Consider the vector space of polynomials $V \equiv \mathbb R[X]$ as an $\mathbb R$ vector space. The set $B_V \equiv \{x^i : i \in \mathbb N \}$ is a basis for the vector space $V$. Given any polynomial $p(x) \in \mathbb R[X]$, since the polynomial $p$ only has finitely many non-zero coefficients. Thus $p(x)$ must be of the form $p(x) = \sum_{i \in \text{nonzero-powers}(p)} a_i x^i$ where the index set $\text{nonzero-powers}(p)$ has finite cardinality. Hence we can write any polynomial $p(x)$ as a finite linear combination of elements from the set $B_V$.

Next, consider the dual space $V^* \equiv \{ f : \mathbb R[X] \rightarrow \mathbb R \mid f \text{ is a linear function} \}$. We have the elements $eval_r$ which evaluate a polynomial at point $r \in \mathbb R$ as elements of $V^*$. More formally, $eval_r(p) \equiv p(r); \forall r \in \mathbb R, eval_r \in V^*$.

All the $eval_r$ are linearly independent. Intuitively, this is because we cannot pin down the value of all polynomials by evaluating them at some finite number of points.

More formally, suppose that we have that $\sum_{i \in I} a_i eval_{r_i} = 0$ for some finite index set $I$. So this gives us a way to extrapolate $eval_{i_0}$ from the other $eval_i$. However, this is absurd, since the value of a polynomial of degree $2|I|$ is not determined by its value at $|I|$ points. Hence all the $eval_r$ are linearly independent.

This means that we have a linearly independent set $L_{V^*} \equiv \{ eval_r : r \in \mathbb R \}$ whose cardinality is that of $|\mathbb R|$.

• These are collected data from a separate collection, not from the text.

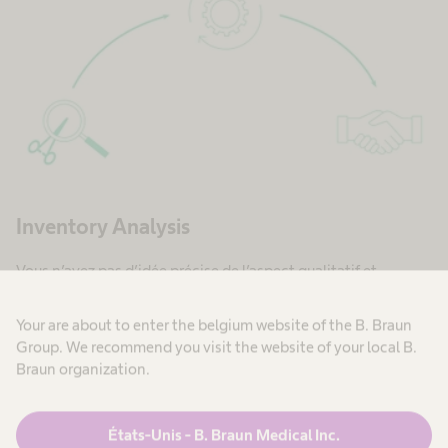
Inventory Analysis
Vous n’avez pas d’idée précise de l’aspect qualitatif et
quantitatif de votre parc d’instruments ? Pas plus que du
pourcentage de vos instruments marqués CE ?
Cliquez ici.
Your are about to enter the belgium website of the B. Braun
Group. We recommend you visit the website of your local B.
Braun organization.
États-Unis - B. Braun Medical Inc.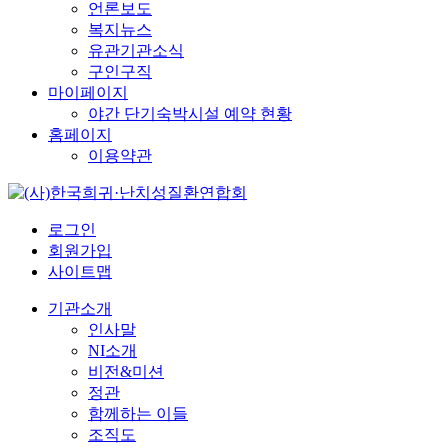
언론보도
복지뉴스
유관기관소식
구인구직
마이페이지
야간 단기숙박시설 예약 현황
홈페이지
이용약관
로그인
회원가입
사이트맵
기관소개
인사말
NI소개
비전&미션
정관
함께하는 이들
조직도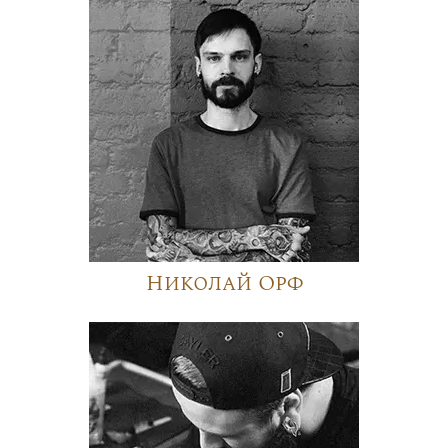
Николай Орф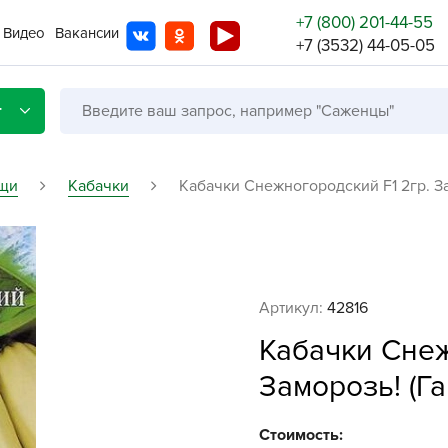
+7 (800) 201-44-55
Видео
Вакансии
+7 (3532) 44-05-05
г
щи
Кабачки
Кабачки Снежногородский F1 2гр. З
Со с
Бренды
Не в
Артикул:
42816
A
Кабачки Снеж
A
Заморозь! (Г
A
A
Стоимость: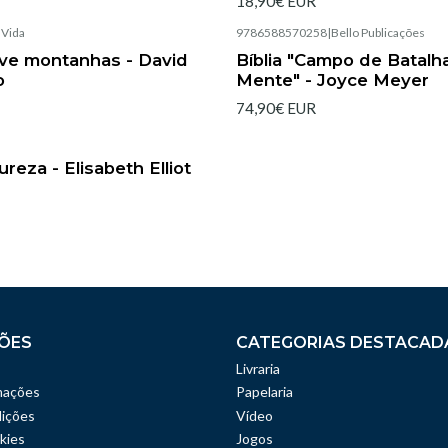
18,90€ EUR
|
Vida
9786588570258
|
Bello Publicações
Esgotado
ve montanhas - David
Bíblia "Campo de Batalh
o
Mente" - Joyce Meyer
74,90€ EUR
|
reza - Elisabeth Elliot
ÕES
CATEGORIAS DESTACAD
Livraria
mações
Papelaria
ições
Vídeo
kies
Jogos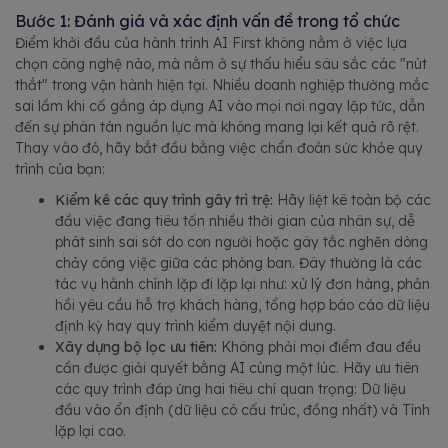
Bước 1: Đánh giá và xác định vấn đề trong tổ chức
Điểm khởi đầu của hành trình AI First không nằm ở việc lựa
chọn công nghệ nào, mà nằm ở sự thấu hiểu sâu sắc các "nút
thắt" trong vận hành hiện tại. Nhiều doanh nghiệp thường mắc
sai lầm khi cố gắng áp dụng AI vào mọi nơi ngay lập tức, dẫn
đến sự phân tán nguồn lực mà không mang lại kết quả rõ rệt.
Thay vào đó, hãy bắt đầu bằng việc chẩn đoán sức khỏe quy
trình của bạn:
Kiểm kê các quy trình gây trì trệ:
Hãy liệt kê toàn bộ các
đầu việc đang tiêu tốn nhiều thời gian của nhân sự, dễ
phát sinh sai sót do con người hoặc gây tắc nghẽn dòng
chảy công việc giữa các phòng ban. Đây thường là các
tác vụ hành chính lặp đi lặp lại như: xử lý đơn hàng, phản
hồi yêu cầu hỗ trợ khách hàng, tổng hợp báo cáo dữ liệu
định kỳ hay quy trình kiểm duyệt nội dung.
Xây dựng bộ lọc ưu tiên:
Không phải mọi điểm đau đều
cần được giải quyết bằng AI cùng một lúc. Hãy ưu tiên
các quy trình đáp ứng hai tiêu chí quan trọng: Dữ liệu
đầu vào ổn định (dữ liệu có cấu trúc, đồng nhất) và Tính
lặp lại cao.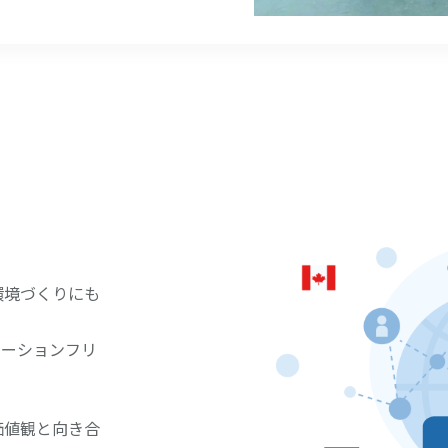
環境づくりにも
ケーションフリ
価値観と向き合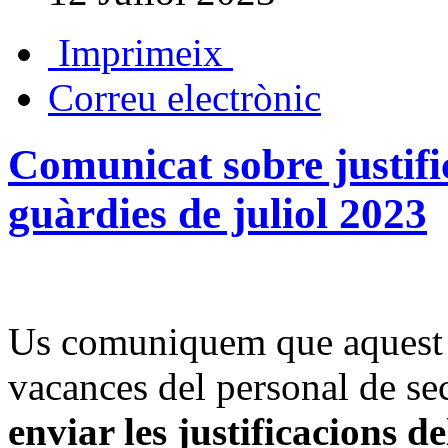
Imprimeix
Correu electrònic
Comunicat sobre justific
guàrdies de juliol 2023
Us comuniquem que aquest me
vacances del personal de se
enviar les justificacions del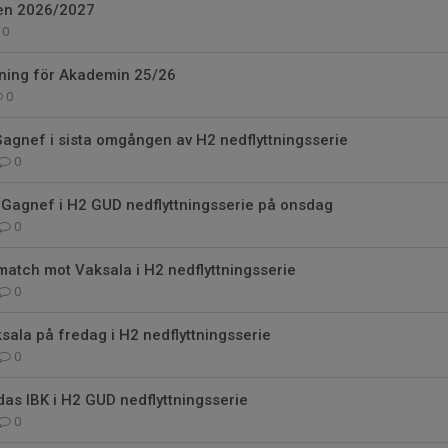
en 2026/2027
0
ning för Akademin 25/26
0
Gagnef i sista omgången av H2 nedflyttningsserie
0
 Gagnef i H2 GUD nedflyttningsserie på onsdag
0
 match mot Vaksala i H2 nedflyttningsserie
0
ala på fredag i H2 nedflyttningsserie
0
das IBK i H2 GUD nedflyttningsserie
0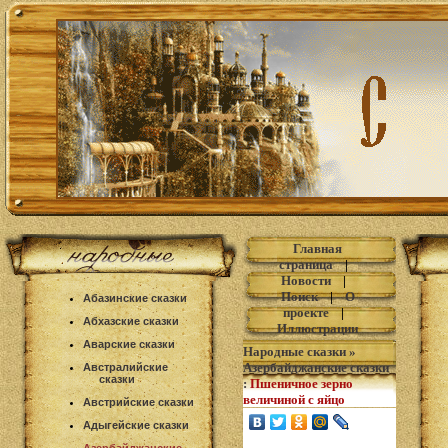
Главная
страница
|
Новости
|
Поиск
|
О
Абазинские сказки
проекте
|
Абхазские сказки
Иллюстрации
Аварские сказки
Народные сказки
»
Азербайджанские сказки
Австралийские
сказки
:
Пшеничное зерно
величиной с яйцо
Австрийские сказки
Адыгейские сказки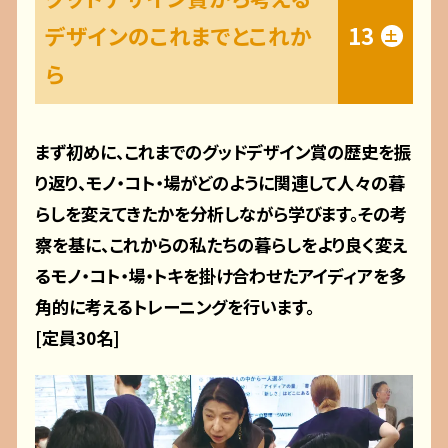
デザインのこれまでとこれか
13
土
ら
まず初めに、これまでのグッドデザイン賞の歴史を振
り返り、モノ・コト・場がどのように関連して人々の暮
らしを変えてきたかを分析しながら学びます。その考
察を基に、これからの私たちの暮らしをより良く変え
るモノ・コト・場・トキを掛け合わせたアイディアを多
角的に考えるトレーニングを行います。
[定員30名]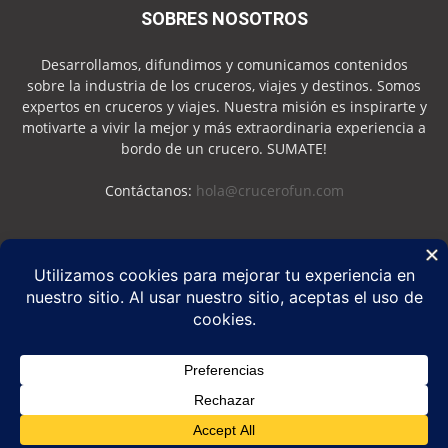
SOBRES NOSOTROS
Desarrollamos, difundimos y comunicamos contenidos
sobre la industria de los cruceros, viajes y destinos. Somos
expertos en cruceros y viajes. Nuestra misión es inspirarte y
motivarte a vivir la mejor y más extraordinaria experiencia a
bordo de un crucero. SUMATE!
Contáctanos:
hola@crucerofun.com
SEGUINOS
Política de Privacidad
Política de Cookies
©
Crucero Fun
2026 - Marca Registrada - Todos los derechos reservados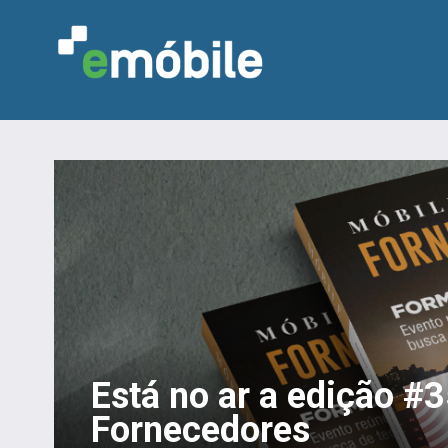
Está no ar a edição #
Fornecedores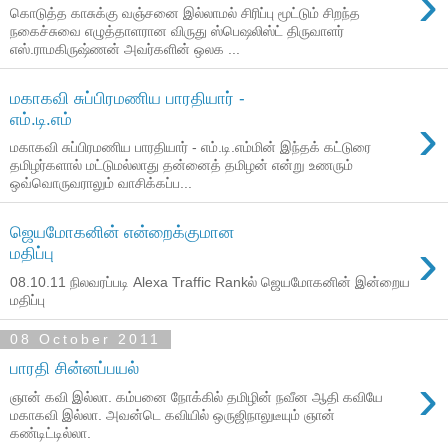
›
கொடுத்த காசுக்கு வஞ்சனை இல்லாமல் சிரிப்பு மூட்டும் சிறந்த
நகைச்சுவை எழுத்தாளரான விருது ஸ்பெஷலிஸ்ட் திருவாளர்
எஸ்.ராமகிருஷ்ணன் அவர்களின் ஒலக ...
மகாகவி சுப்பிரமணிய பாரதியார் -
›
எம்.டி.எம்
மகாகவி சுப்பிரமணிய பாரதியார் - எம்.டி.எம்மின் இந்தக் கட்டுரை
தமிழர்களால் மட்டுமல்லாது தன்னைத் தமிழன் என்று உணரும்
ஒவ்வொருவராலும் வாசிக்கப்ப...
ஜெயமோகனின் என்றைக்குமான
›
மதிப்பு
08.10.11 நிலவரப்படி Alexa Traffic Rankல் ஜெயமோகனின் இன்றைய
மதிப்பு
08 October 2011
பாரதி சின்னப்பயல்
›
ஞான் கவி இல்லா. கம்பனை நோக்கில் தமிழின் நவீன ஆதி கவியே
மகாகவி இல்லா. அவன்டெ கவியில் ஒருஜிநாலுடீயும் ஞான்
கண்டிட்டில்லா.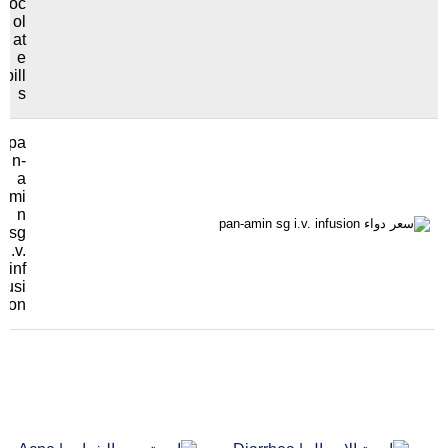
oc
ol
at
e
pill
s
pa
n-
a
mi
n
sg
i.v.
inf
usi
on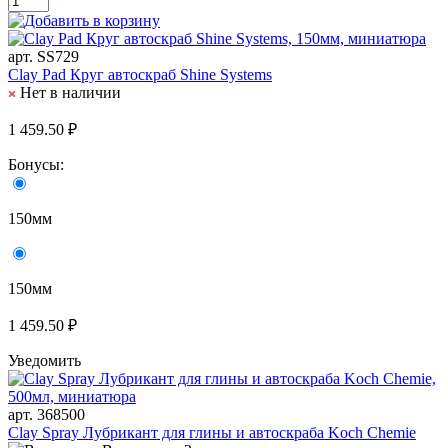
арт. SS729
Clay Pad Круг автоскраб Shine Systems
Нет в наличии
1 459.50 ₽
Бонусы:
150мм
150мм
1 459.50 ₽
Уведомить
арт. 368500
Clay Spray Лубрикант для глины и автоскраба Koch Chemie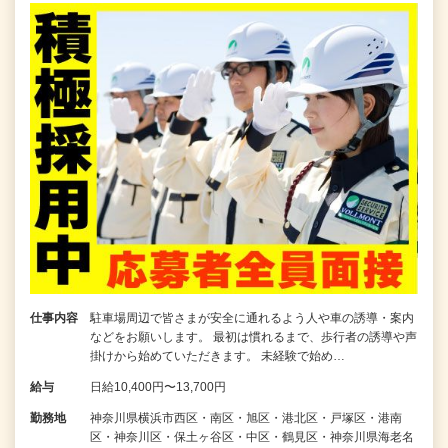
仕事内容
駐車場周辺で皆さまが安全に通れるよう人や車の誘導・案内
などをお願いします。 最初は慣れるまで、歩行者の誘導や声
掛けから始めていただきます。 未経験で始め…
給与
日給10,400円〜13,700円
勤務地
神奈川県横浜市西区・南区・旭区・港北区・戸塚区・港南
区・神奈川区・保土ヶ谷区・中区・鶴見区・神奈川県海老名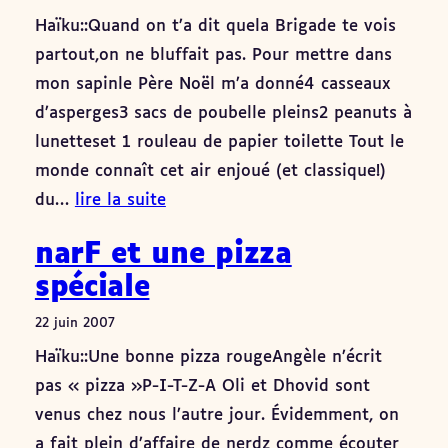
Haïku::Quand on t’a dit quela Brigade te vois
partout,on ne bluffait pas. Pour mettre dans
mon sapinle Père Noël m’a donné4 casseaux
d’asperges3 sacs de poubelle pleins2 peanuts à
lunetteset 1 rouleau de papier toilette Tout le
monde connaît cet air enjoué (et classique!)
du…
lire la suite
narF et une pizza
spéciale
22 juin 2007
Haïku::Une bonne pizza rougeAngèle n’écrit
pas « pizza »P-I-T-Z-A Oli et Dhovid sont
venus chez nous l’autre jour. Évidemment, on
a fait plein d’affaire de nerdz comme écouter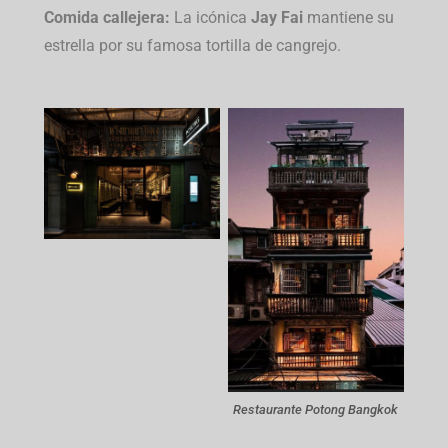
Comida callejera:
La icónica
Jay Fai
mantiene su
estrella por su famosa tortilla de cangrejo.
Restaurante Potong Bangkok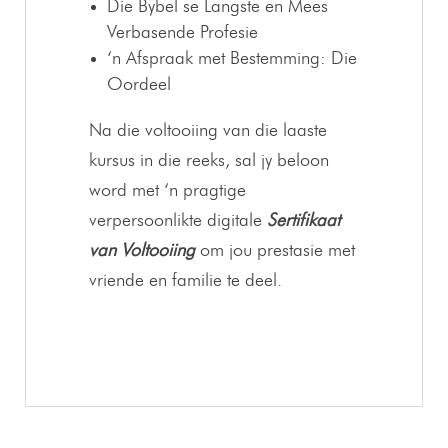
Die Bybel se Langste en Mees
Verbasende Profesie
‘n Afspraak met Bestemming: Die
Oordeel
Na die voltooiing van die laaste
kursus in die reeks, sal jy beloon
word met ‘n pragtige
verpersoonlikte digitale
Sertifikaat
van Voltooiing
om jou prestasie met
vriende en familie te deel.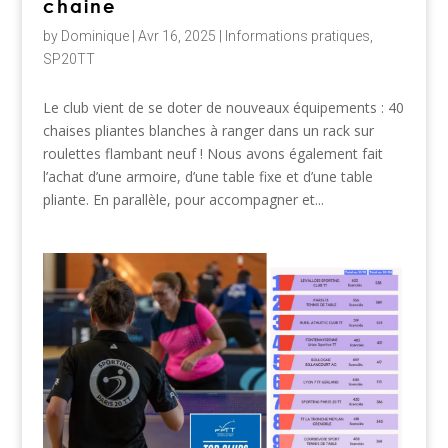
chaine
by
Dominique
|
Avr 16, 2025
|
Informations pratiques
,
SP20TT
Le club vient de se doter de nouveaux équipements : 40
chaises pliantes blanches à ranger dans un rack sur
roulettes flambant neuf ! Nous avons également fait
l’achat d’une armoire, d’une table fixe et d’une table
pliante. En parallèle, pour accompagner et...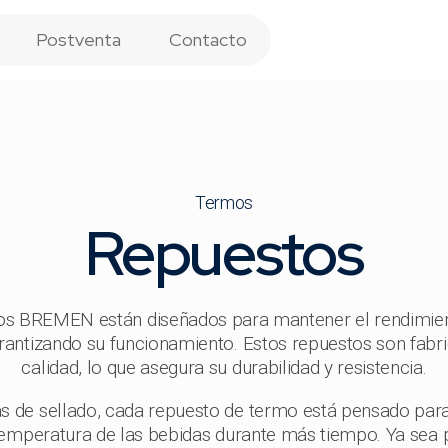
Postventa
Contacto
Termos
Repuestos
os BREMEN están diseñados para mantener el rendimien
arantizando su funcionamiento. Estos repuestos son fabr
calidad, lo que asegura su durabilidad y resistencia.
 de sellado, cada repuesto de termo está pensado para
temperatura de las bebidas durante más tiempo. Ya sea 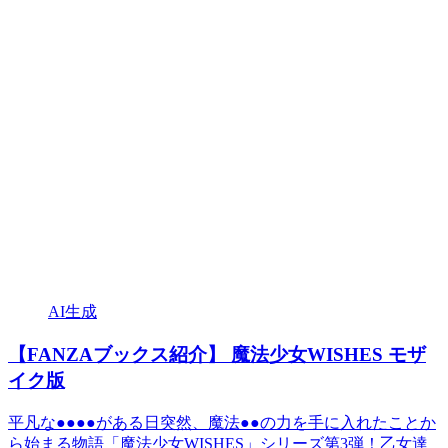
AI生成
【FANZAブックス紹介】 魔法少女WISHES モザ
イク版
平凡な●●●●がある日突然、魔法●●の力を手に入れたことか
ら始まる物語「魔法少女WISHES」シリーズ第3弾！乙女達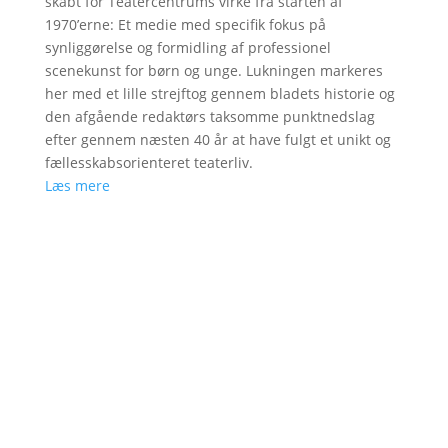
skabt for Teatercentrums virke fra starten af
1970’erne: Et medie med specifik fokus på
synliggørelse og formidling af professionel
scenekunst for børn og unge. Lukningen markeres
her med et lille strejftog gennem bladets historie og
den afgående redaktørs taksomme punktnedslag
efter gennem næsten 40 år at have fulgt et unikt og
fællesskabsorienteret teaterliv.
Læs mere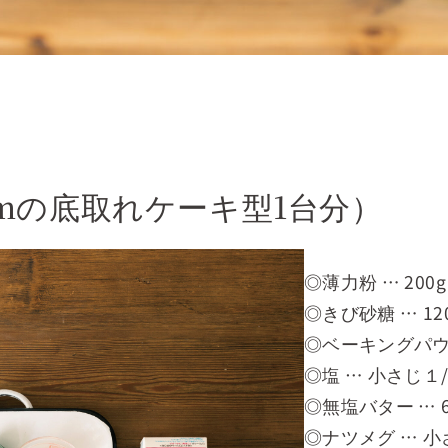
cmの底取れケーキ型1台分）
◎薄力粉 … 200g
◎きび砂糖 … 12
◎ベーキングパウ
◎塩 … 小さじ１
◎無塩バター … 6
◎ナツメグ … 小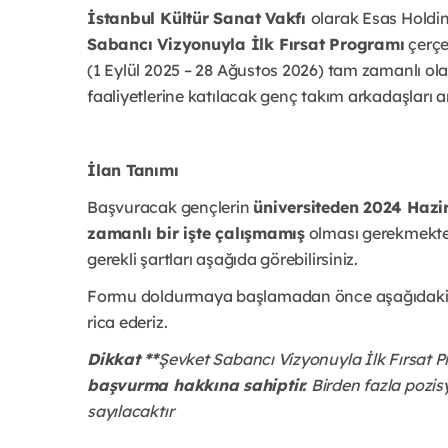
İstanbul Kültür Sanat Vakfı
olarak Esas Holdin
Sabancı Vizyonuyla İlk Fırsat Programı
çerçe
(1 Eylül 2025 – 28 Ağustos 2026) tam zamanlı ola
faaliyetlerine katılacak genç takım arkadaşları a
İlan Tanımı
Başvuracak gençlerin
üniversiteden 2024 Haz
zamanlı bir işte çalışmamış
olması gerekmekted
gerekli şartları aşağıda görebilirsiniz.
Formu doldurmaya başlamadan önce aşağıdaki bi
rica ederiz.
Dikkat **
Şevket Sabancı Vizyonuyla İlk Fırsat
başvurma hakkına sahiptir.
Birden fazla pozi
sayılacaktır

Wrapping up, we have that the basis of $V$, $B_V$ has cardinality $|\mathbb N|$. A linearly independent set of $V^*$, whose cardinality is a lower bound on the cardinality of $V^*$, has cardinality $|\mathbb R|$. Hence the vector spaces cannot be isomorphic since the cardinality of their bases are different.

Is this correct?

Answer 1

This is indeed correct. Note that you don't need to talk about a basis of $V^*$ (something whose existence depends on the Axiom of Choice): simply the fact that $V^*$ has an uncountable linearly independent set, while $V$ does not, establishes that they can't be isomorphic.

Answer 2

Some comments. The dual space $V^{\ast}$ can be identified with real formal power series $\mathbb{R}[[Y]]$; the identification sends a formal power series $\sum a_i Y^i$ to the linear functional

$$\mathbb{R}[X] \ni \sum b_i X^i \mapsto \sum b_i a_i \in \mathbb{R}.$$

With respect to this identification the evaluation homomorphisms correspond to the formal power series $\frac{1}{1 - rY}$. There are many ways to show that these formal power series are linearly independent; maybe the shortest one is to notice that, interpreting them as genuine functions of a real-valued variable $Y$, any nontrivial linear combination of them has a pole somewhere (and hence isn't identically zero).

Any other method of writing down an uncountable family of linearly independent formal power series also constitutes a proof that $V^{\ast}$ is not isomorphic to $V$; another very similar family is the family $\exp (r Y)$. A cute way to show that these power series are linearly independent is to repeatedly differentiate any nontrivial linear combination of them; you can also observe that, again interpreting them as genuine functions of a real-valued variable $Y$, in any nontrivial linear combination one term has the uniquely largest growth rate as $Y \to \infty$ and hence eventually dominates the others.